## WHAT YOU HAVE TO DO
Everything from the line with "(393, 322) none" through the final line of the listing below must be retyped exactly, apart from the pictures.

## LISTED RECORDS
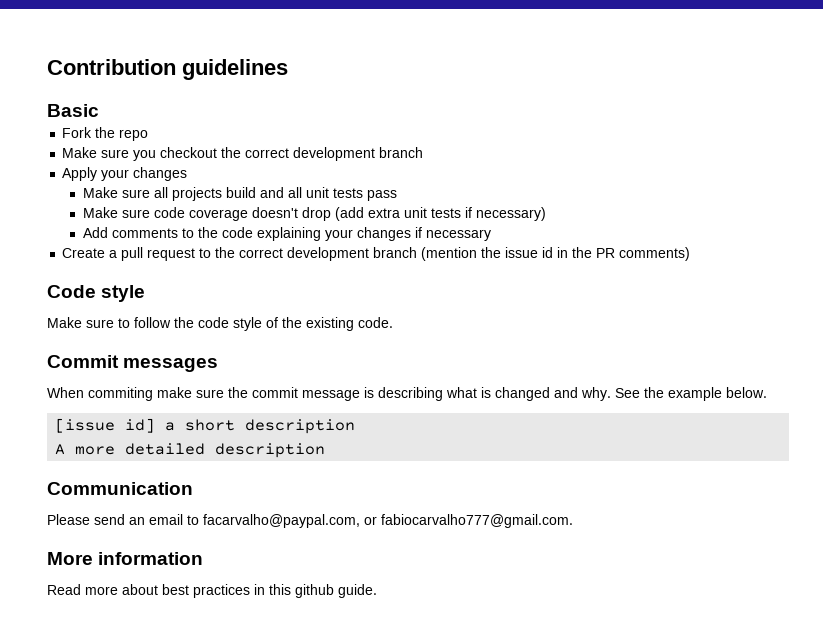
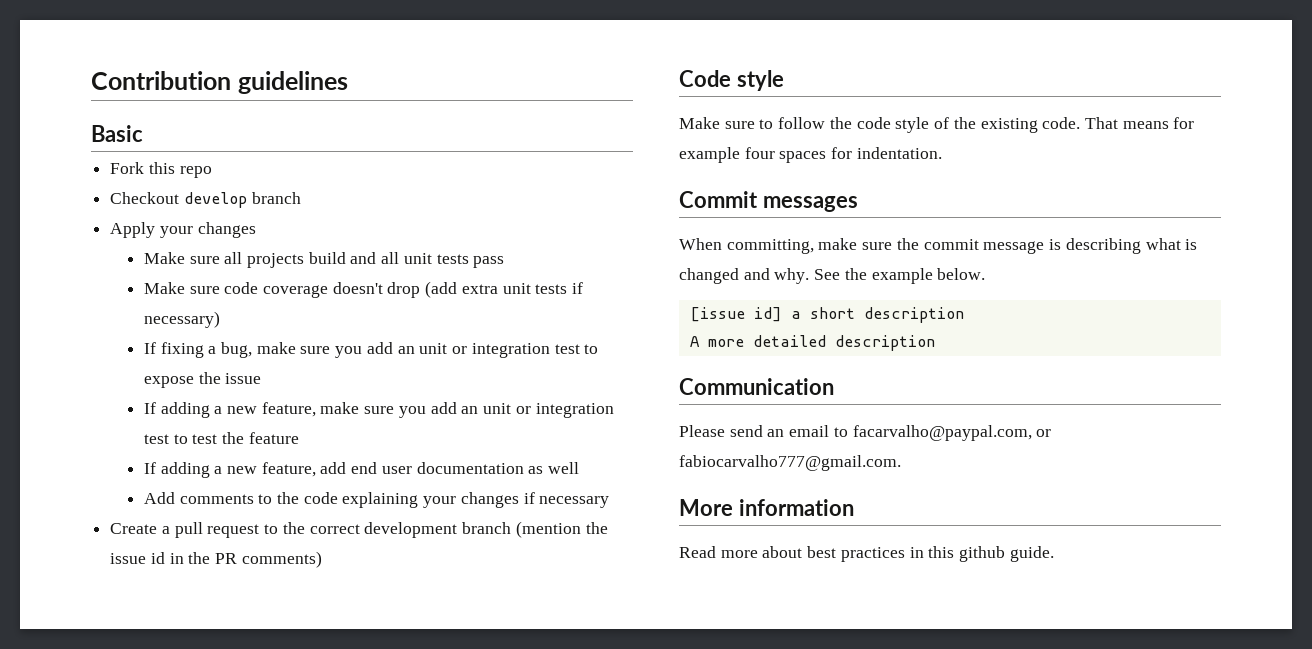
[95,127,116,138] the -> [148,162,175,174] this
[62,147,376,161] Make sure you checkout the correct development -> [110,192,247,208] Checkout develop
(546, 214) none -> [143,342,599,358] [143,372,262,388] [143,402,614,418] [143,432,299,444] [143,462,580,478] // If fixing a bug, make sure you add an unit or integration test to expose the issue // If adding a new feature, make sure you add an unit or integration test to test the feature // If adding a new feature, add end user documentation as well
(393, 322) none -> [1084,117,1195,129] [679,147,942,163] That means for example four spaces for indentation.
[88,387,153,401] commiting -> [726,239,814,254] committing,

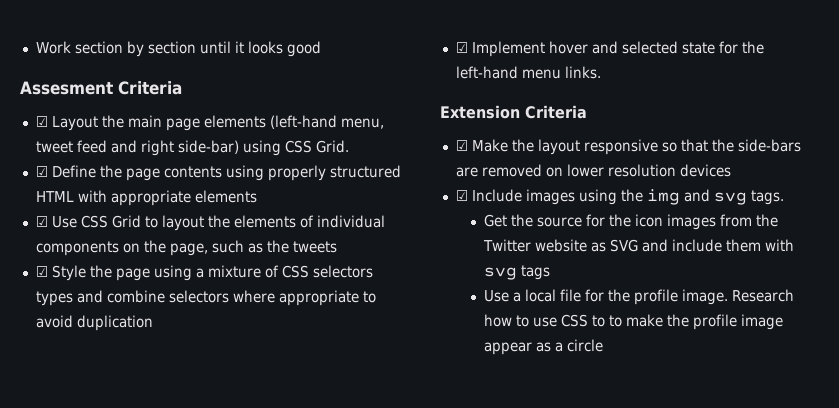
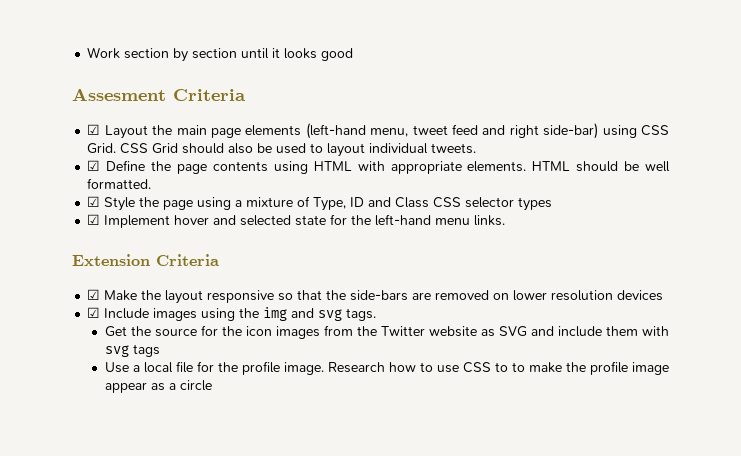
(349, 146) none -> [120,143,477,157] CSS Grid should also be used to layout individual tweets.
[267,165,401,181] properly structured -> (308, 167) none
[194,190,257,203] [35,215,385,231] [35,240,337,256] elements // ☑ Use CSS Grid to layout the elements of individual components on the page, such as the tweets -> [467,161,670,172] [87,178,152,189] elements. HTML should be well formatted.
[281,265,373,278] [35,290,376,306] [35,315,153,331] CSS selectors types and combine selectors where appropriate to avoid duplication -> [313,197,553,211] Type, ID and Class CSS selector types

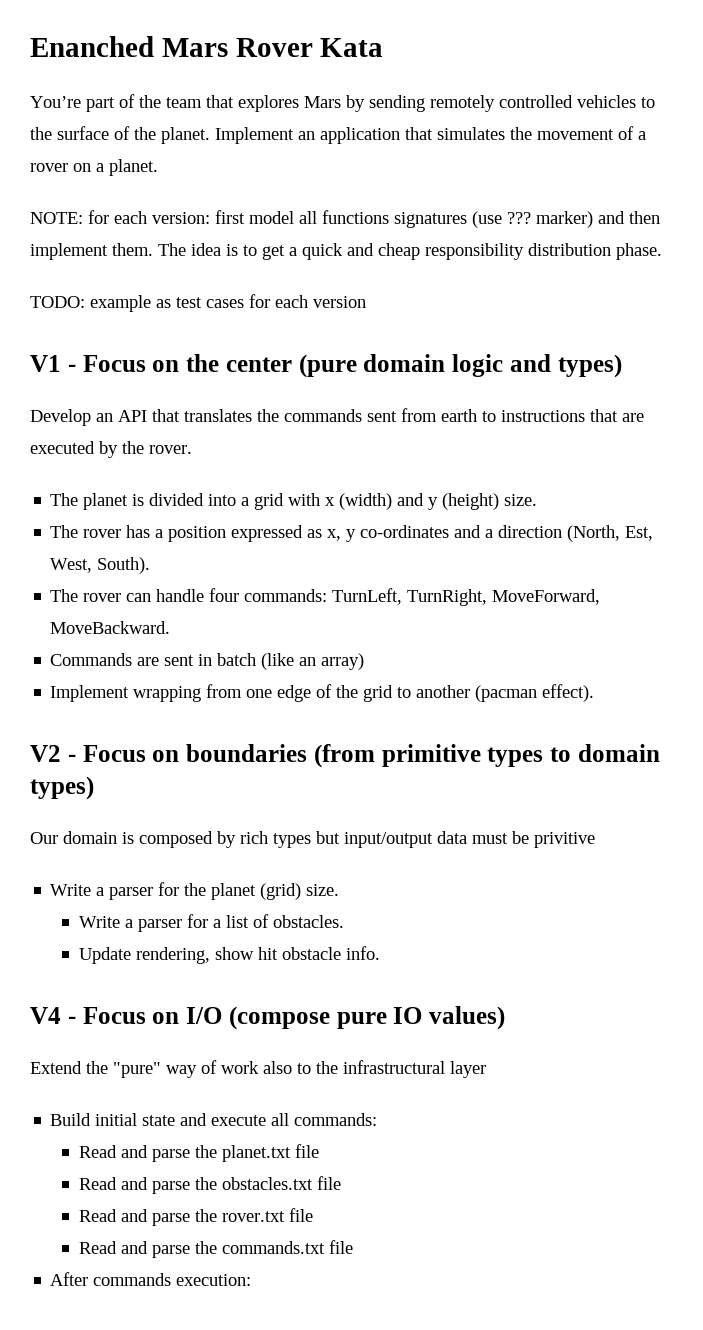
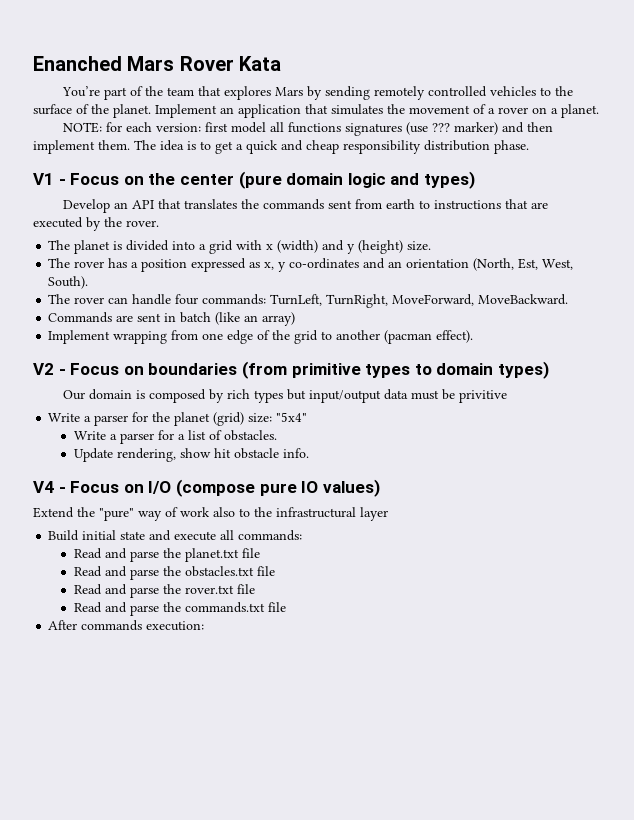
[30,294,366,312] // TODO: example as test cases for each version -> (529, 147) none
[485,525,563,538] a direction -> [388,259,470,268] an orientation
[306,884,340,896] size. -> [248,412,308,423] size: "5x4"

## OUTPUT OF THE TASK
(393, 322) none -> [1084,117,1195,129] [679,147,942,163] That means for example four spaces for indentation.
[88,387,153,401] commiting -> [726,239,814,254] committing,

(349, 146) none -> [120,143,477,157] CSS Grid should also be used to layout individual tweets.
[267,165,401,181] properly structured -> (308, 167) none
[194,190,257,203] [35,215,385,231] [35,240,337,256] elements // ☑ Use CSS Grid to layout the elements of individual components on the page, such as the tweets -> [467,161,670,172] [87,178,152,189] elements. HTML should be well formatted.
[281,265,373,278] [35,290,376,306] [35,315,153,331] CSS selectors types and combine selectors where appropriate to avoid duplication -> [313,197,553,211] Type, ID and Class CSS selector types

[30,294,366,312] // TODO: example as test cases for each version -> (529, 147) none
[485,525,563,538] a direction -> [388,259,470,268] an orientation
[306,884,340,896] size. -> [248,412,308,423] size: "5x4"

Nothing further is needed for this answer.